Columbus Day honored in diverse cultural community

Eighteenth Avenue, aka Cristoforo Colombo Boulevard, returned to its roots in festive fashion on the Saturday before Columbus Day as the 34th annual Columbus Day Parade dominated the thoroughfare, flooding it with happy cheers and excitement as neighborhood schools and organizations put their best foot forward.

The October 10 spectacular — a community tradition that brings residents of all ethnicities out into the street to join in the fun — included marching bands, floats and so much more as participants — led by Grand Marshals Joe Bova, Patricia DiMango and Biagio Madaio — made their way from 63rd Street to Benson Avenue, where the parade concluded outside the new community center being built by the Federation of Italian American Organizations of Brooklyn, the parade’s sponsor.

It was a “glorious” day, enthused FIAO President Jack Spatola, who spoke of the variety of festive colors, and the people of all ages and different races and ethnicities partaking in the parade, whose overarching message, he added, was “be proud of who you are, of knowing your own culture and heritage while also embracing others.”

That message was personified not only by the people of Italian heritage marching in the parade but also, said Spatola, by the many schoolchildren not of Italian descent, singing Italian songs and dressing in Italian inspired styles, in celebration and acceptance of a culture different from their own. Spatola stated that the parade’s “multi-ethnic and multi-racial turnout and support allowed the event to truly be a community-based activity that brought people together.”

This year’s crowd was bigger than ever, according to FIAO member Eileen Laruffa, who expressed gratitude to the “many organizations and schools that participate and support the parade every year.” She also noted that they come from many areas — not just Brooklyn, but Queens and Staten Island as well. Laruffa made mention of the many elected officials, bands and singers that provided entertainment, as well as the antique cars that were included in the parade.

Bova excitedly described the parade as “fantastic and exhilarating,” noting, “It was a great day, the sun was out and there were a lot of people on 18th Avenue.”

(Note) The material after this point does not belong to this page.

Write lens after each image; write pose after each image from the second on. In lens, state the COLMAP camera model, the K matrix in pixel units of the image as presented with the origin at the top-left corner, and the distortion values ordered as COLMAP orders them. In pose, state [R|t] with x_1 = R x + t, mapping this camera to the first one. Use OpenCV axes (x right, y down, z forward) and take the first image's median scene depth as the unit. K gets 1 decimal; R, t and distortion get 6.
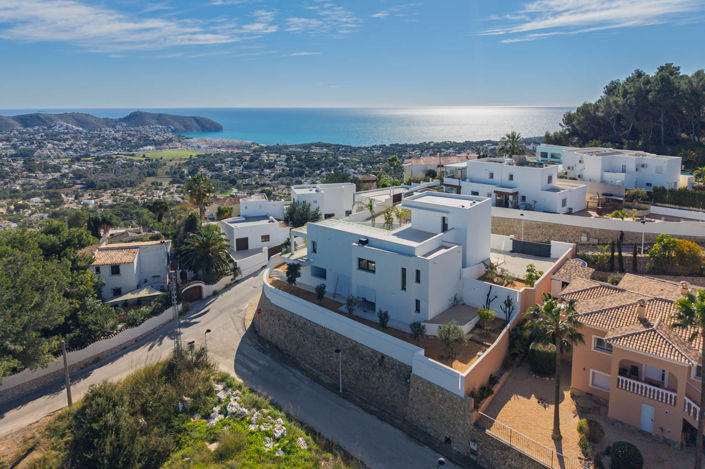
lens RADIAL K [[546.1, 0, 349.3], [0, 546.1, 184.9], [0, 0, 1]] dist [0.014605, -0.002246]
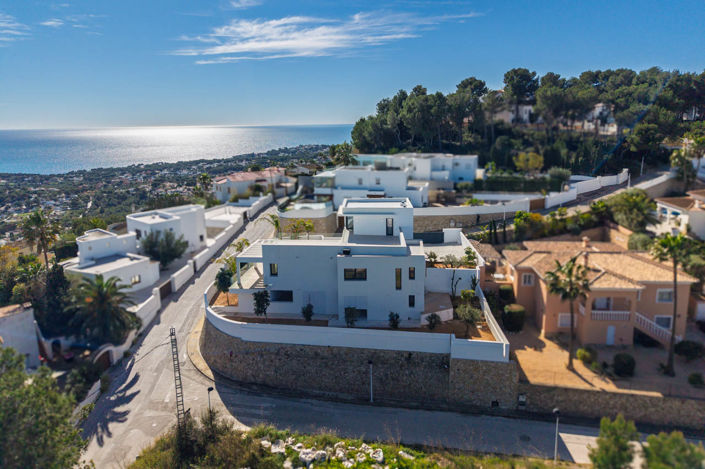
lens RADIAL K [[519.8, 0, 352.5], [0, 519.8, 215.5], [0, 0, 1]] dist [0.010639, -0.000434]
pose [[0.789682, -0.118545, 0.601955, -0.400571], [0.104779, 0.992799, 0.058060, -0.012180], [-0.604504, 0.017224, 0.796416, 0.182077]]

In a neighborhood that has seen waves of immigrants from numerous countries and cultures, he added, the ultimate goal for the parade was “the celebration of Italian culture and heritage.” As well as “Italian American immigration and new immigrants. Eighteenth Avenue is just as Asian-American-populated as it is Italian-American,” he stressed.

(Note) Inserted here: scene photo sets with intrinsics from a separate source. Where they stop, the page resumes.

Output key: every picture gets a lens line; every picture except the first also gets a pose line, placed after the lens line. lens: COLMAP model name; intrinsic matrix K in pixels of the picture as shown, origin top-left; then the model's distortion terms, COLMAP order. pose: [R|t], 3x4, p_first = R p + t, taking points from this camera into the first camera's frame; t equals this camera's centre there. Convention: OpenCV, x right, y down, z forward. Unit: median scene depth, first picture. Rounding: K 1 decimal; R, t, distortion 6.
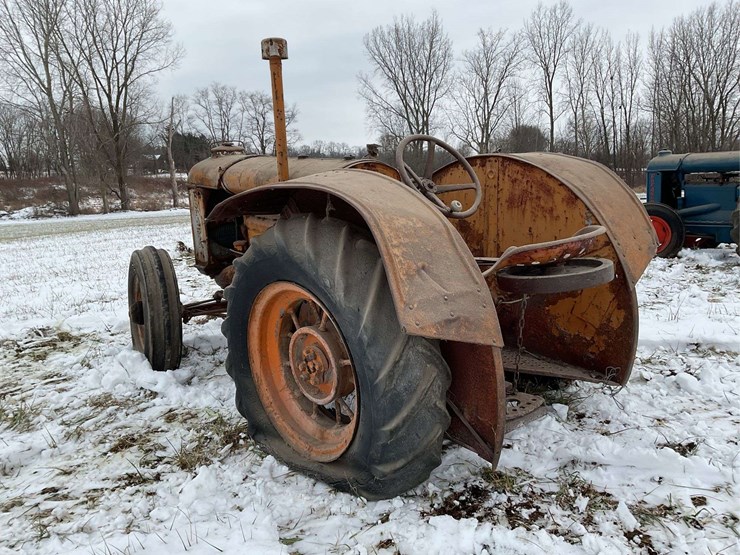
lens RADIAL K [[603.2, 0, 370.0], [0, 603.2, 277.5], [0, 0, 1]] dist [0.090719, -0.170099]
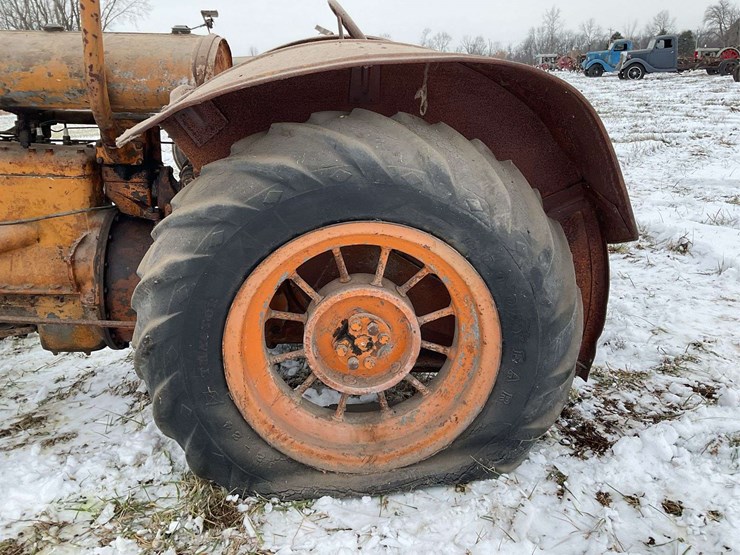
lens RADIAL K [[675.6, 0, 370.0], [0, 675.6, 277.5], [0, 0, 1]] dist [0.124648, -0.251882]
pose [[0.604763, -0.217803, 0.766044, -0.548217], [0.143730, 0.975932, 0.164009, -0.039261], [-0.783329, 0.010917, 0.621512, 0.439244]]
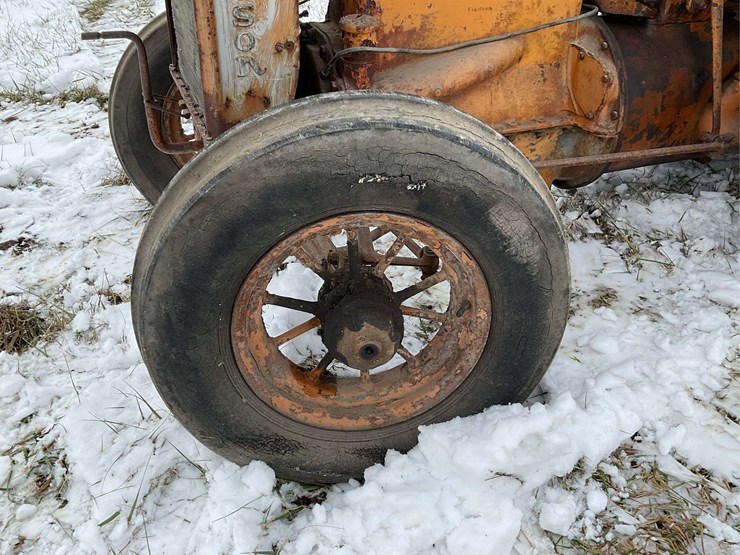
lens RADIAL K [[675.6, 0, 370.0], [0, 675.6, 277.5], [0, 0, 1]] dist [0.124648, -0.251882]
pose [[0.335871, -0.492858, 0.802672, -0.790241], [0.200349, 0.870058, 0.450400, -0.138052], [-0.920354, 0.009538, 0.390971, 1.118271]]
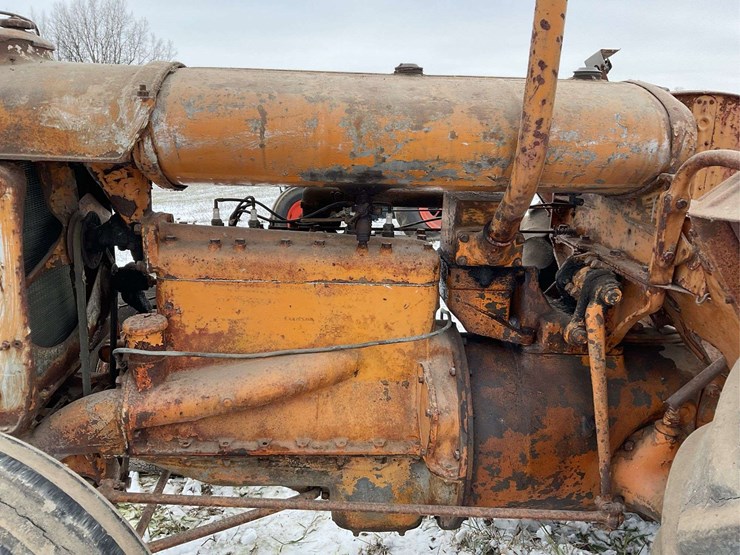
lens RADIAL K [[603.2, 0, 370.0], [0, 603.2, 277.5], [0, 0, 1]] dist [0.090719, -0.170099]
pose [[0.603588, -0.151926, 0.782688, -0.522705], [0.140825, 0.986558, 0.082899, -0.120415], [-0.784761, 0.060185, 0.616869, 0.920448]]
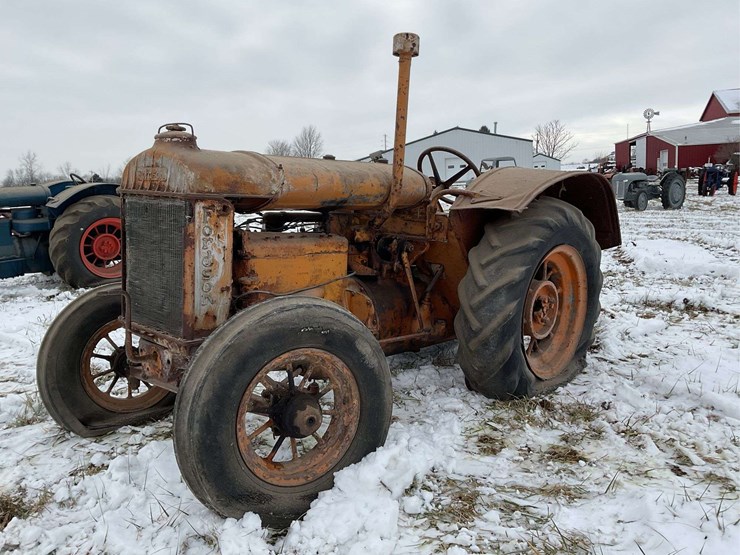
lens RADIAL K [[603.2, 0, 370.0], [0, 603.2, 277.5], [0, 0, 1]] dist [0.090719, -0.170099]
pose [[-0.106409, -0.110100, 0.988208, -1.161538], [0.215585, 0.967655, 0.131024, -0.154539], [-0.970670, 0.226985, -0.079231, 1.227520]]
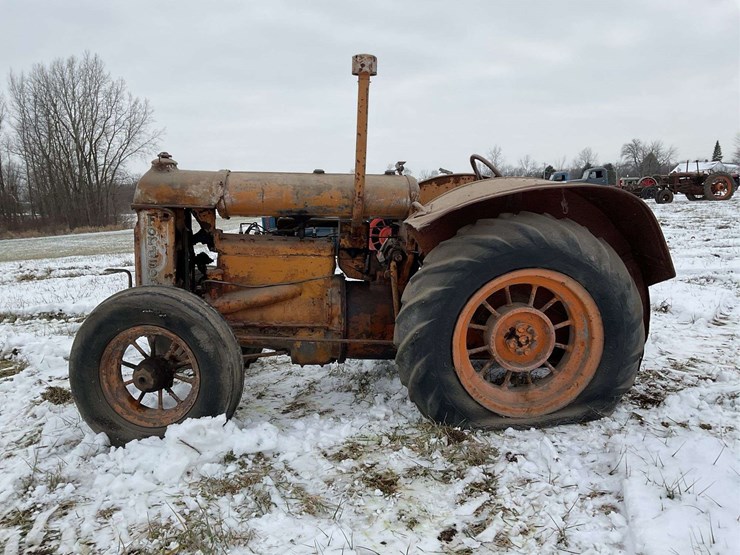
lens RADIAL K [[603.2, 0, 370.0], [0, 603.2, 277.5], [0, 0, 1]] dist [0.090719, -0.170099]
pose [[0.567352, -0.098143, 0.817606, -1.030682], [0.157004, 0.987551, 0.009595, -0.028459], [-0.808369, 0.122924, 0.575699, 0.453528]]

Assemblymember Bill Colton, who represents the area, noted the significance of the occasion.

“Columbus Day is part of a great tradition, which we celebrate as part of our moral, religious and cultural values. The importance of a good education for our children, the importance of family, including respect for the elderly, the proud display of patriotism, the willingness to work hard and to make sacrifices for America, as the greatest country in the world, all are part of our traditions, and also part of the traditions of so many immigrants from all over the world as they come to America to find a better life for their families,” he said.